Recognition can take the form of full legal autonomy and special jurisdiction, where customary laws are exempted from constitutional guarantees related for instance to gender equality (as in Zimbabwe, Kenya, Lesotho and Sierra Leone). In many contexts, it is difficult to translate state formal recognition into regulation and implementation (the case of Australian Aboriginal customary laws or systems illustrates such challenge). Whilst recognition of legal pluralism can foster access to justice by marginalised groups, it can also serve political strategies to expand or consolidate state power (as in Mozambique and Zimbabwe, for instance). Legal pluralism can also derive from the recognition of religious laws. For instance, in many Muslim majority countries with secular government Muslims can choose sharia law for familial and financial disputes (as in Nigeria and Kenya). Several countries have mixed jurisdiction courts where colonial legal heritage is complemented with sharia law (like Indonesia). In addition, multiple customary traditions of community conflict resolution can exist in the same country, with variations between regions and different ethnic groups (see case-study on Guinea Bissau).  Looking carefully at the specificities is essential to find adequate entry-points for programming, especially when vowing to promote harmonisation between the different systems (see case-study on Colombia).

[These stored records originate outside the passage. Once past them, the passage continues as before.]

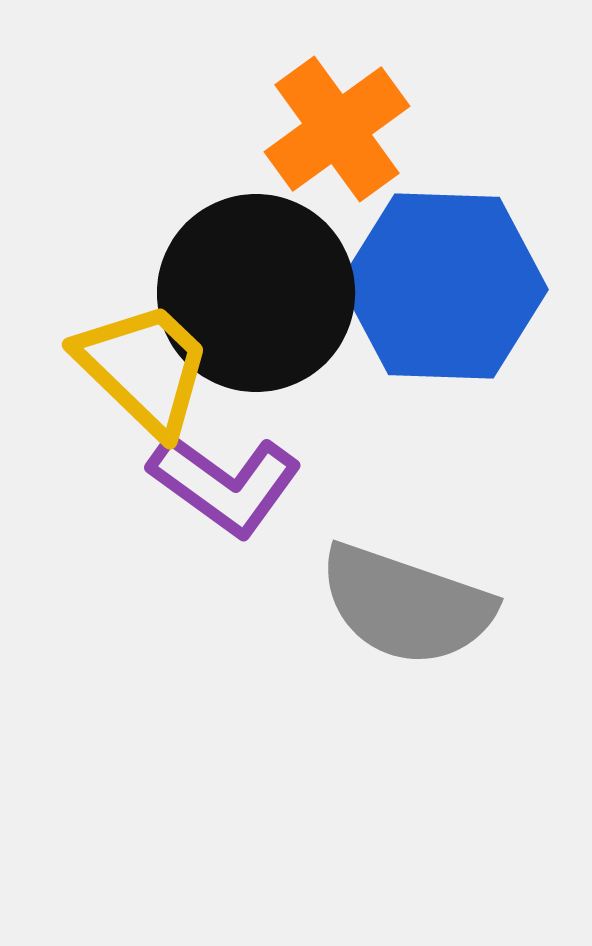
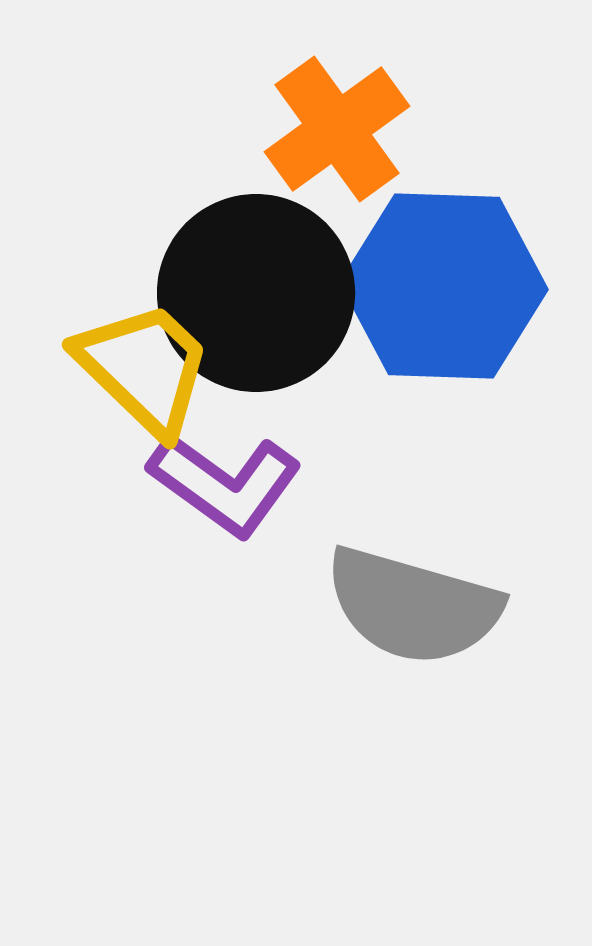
gray semicircle: moved 7 px right, 1 px down; rotated 3 degrees counterclockwise
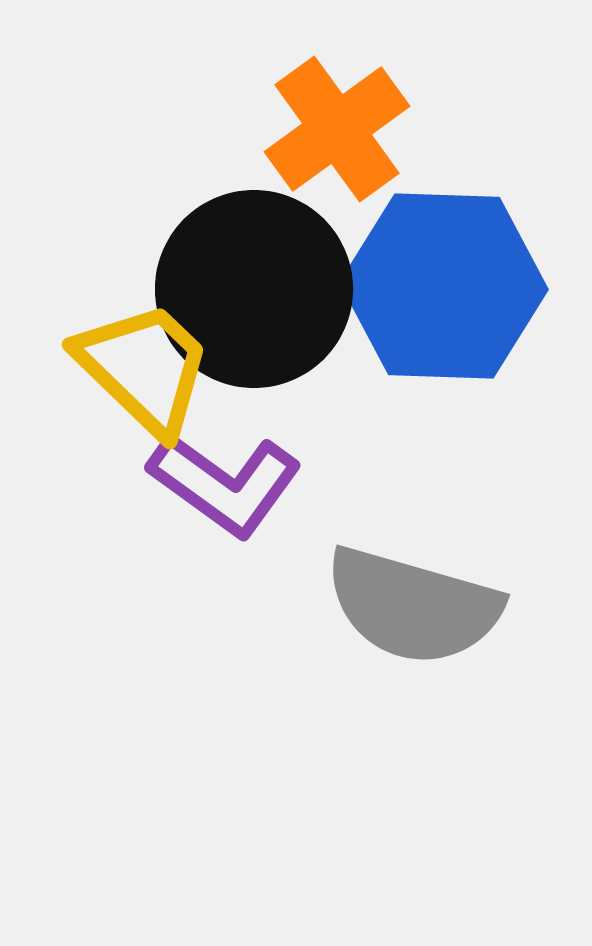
black circle: moved 2 px left, 4 px up
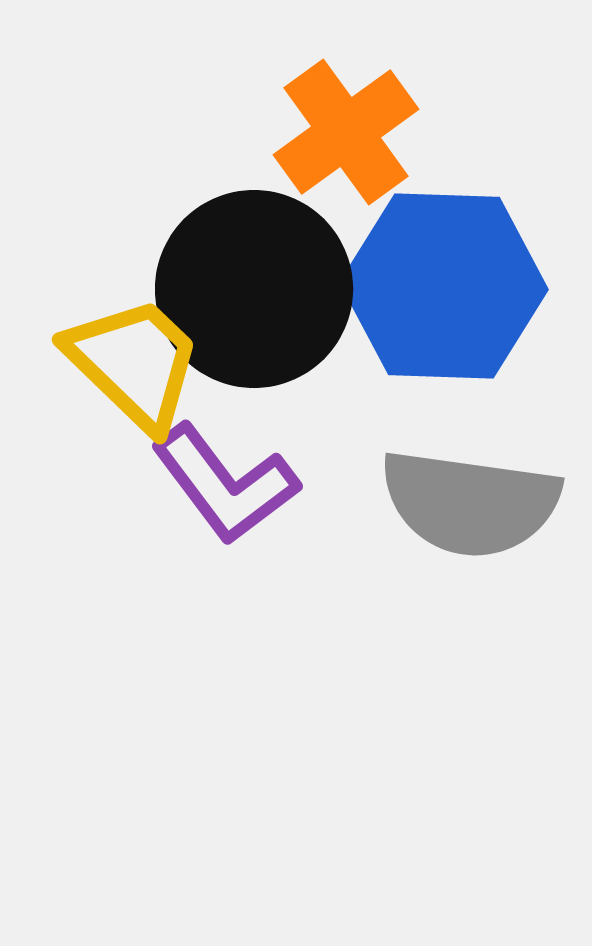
orange cross: moved 9 px right, 3 px down
yellow trapezoid: moved 10 px left, 5 px up
purple L-shape: rotated 17 degrees clockwise
gray semicircle: moved 57 px right, 103 px up; rotated 8 degrees counterclockwise
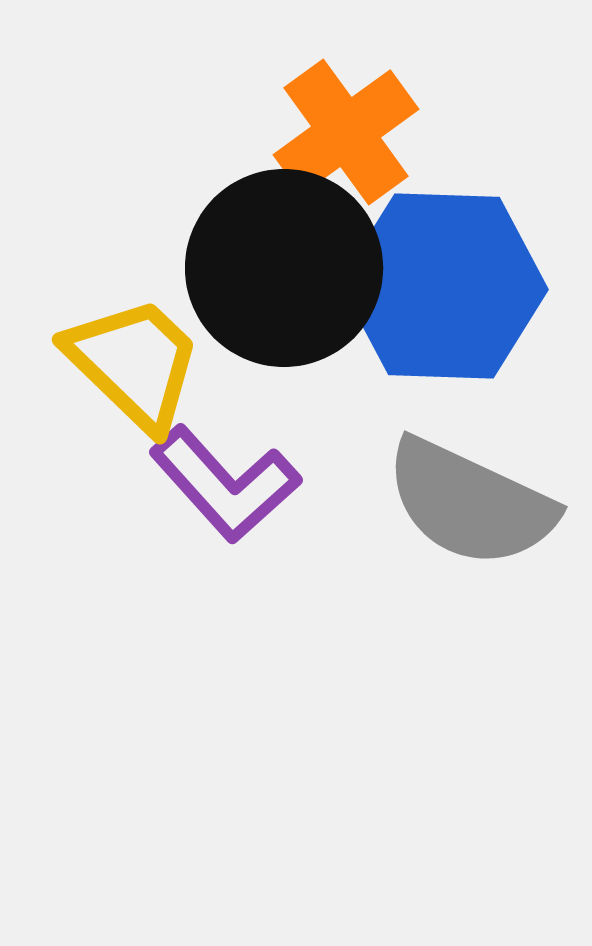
black circle: moved 30 px right, 21 px up
purple L-shape: rotated 5 degrees counterclockwise
gray semicircle: rotated 17 degrees clockwise
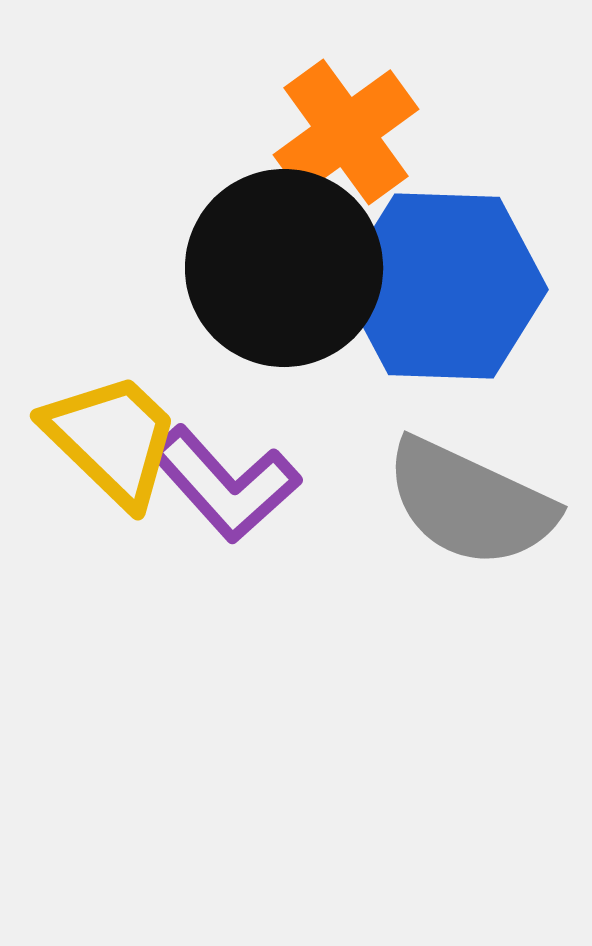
yellow trapezoid: moved 22 px left, 76 px down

More often than not different legal traditions coexist under different models for state and customary law interface. Whilst these interactions are always context-specific, complex and somehow transient, from the perspective of the state they fall broadly under one of these categories:

  • Recognition usually accompanied by some form of conditionality, e.g. conformity with fundamental rights and constitutional provisions (like in South Africa, Namibia, and Indonesia);
  • Incorporation, where statutory courts can adjudicate cases on the basis of customary law (as in Uganda, Malawi, and Nigeria); or
  • Decentralisation, where customary courts are granted statutory authority, usually as the first judicial instance (as in Botswana).

Lesson 4

Including locally embedded CSOs and non-traditional community leaders into programmes addressing customary and religious justice provision offers a framework for improved accountability

Programmes aimed at improving the quality of customary and religious justice provision, whether entailing capacity-building activities or not, tend to result better if they focus on a multi-stakeholder constituency, rather than just on the traditional or religious leaders alone.  The empowerment of all actors through participation and gathering of similar knowledge in the process, allows actors such as NGOs, community leaders and even citizens to denounce malpractice of traditional and religious leaders, acting as a layer of deterrence and accountability (see case-studies on Bangladesh and Zimbabwe).

Lesson 5

Programming on non-state justice and security systems should recognise their limitations

Customary and religious justice mechanisms can be insufficient to deal with increasing challenges deriving from socio-economic and political changes. For example they can play a meaningful role in preventing the escalation of political violence ahead of elections, but this will be insufficient, if lacking complementary presence and action from state security (in particular the police) and justice institutions (legislation and enforcement of rulings in case of unlawful practices).  Other examples where the limitations of customary and religious justice can be observed is when conflicts emerge between two different communities/ethnic groups, or when the conflict opposes the state and the communities, or even when this takes place between the latter and private business interests.  This highlights the importance of supporting as well the formal justice system, given that both need to work complementarily in a plethora of areas that go beyond criminal justice issues (see case study on Colombia).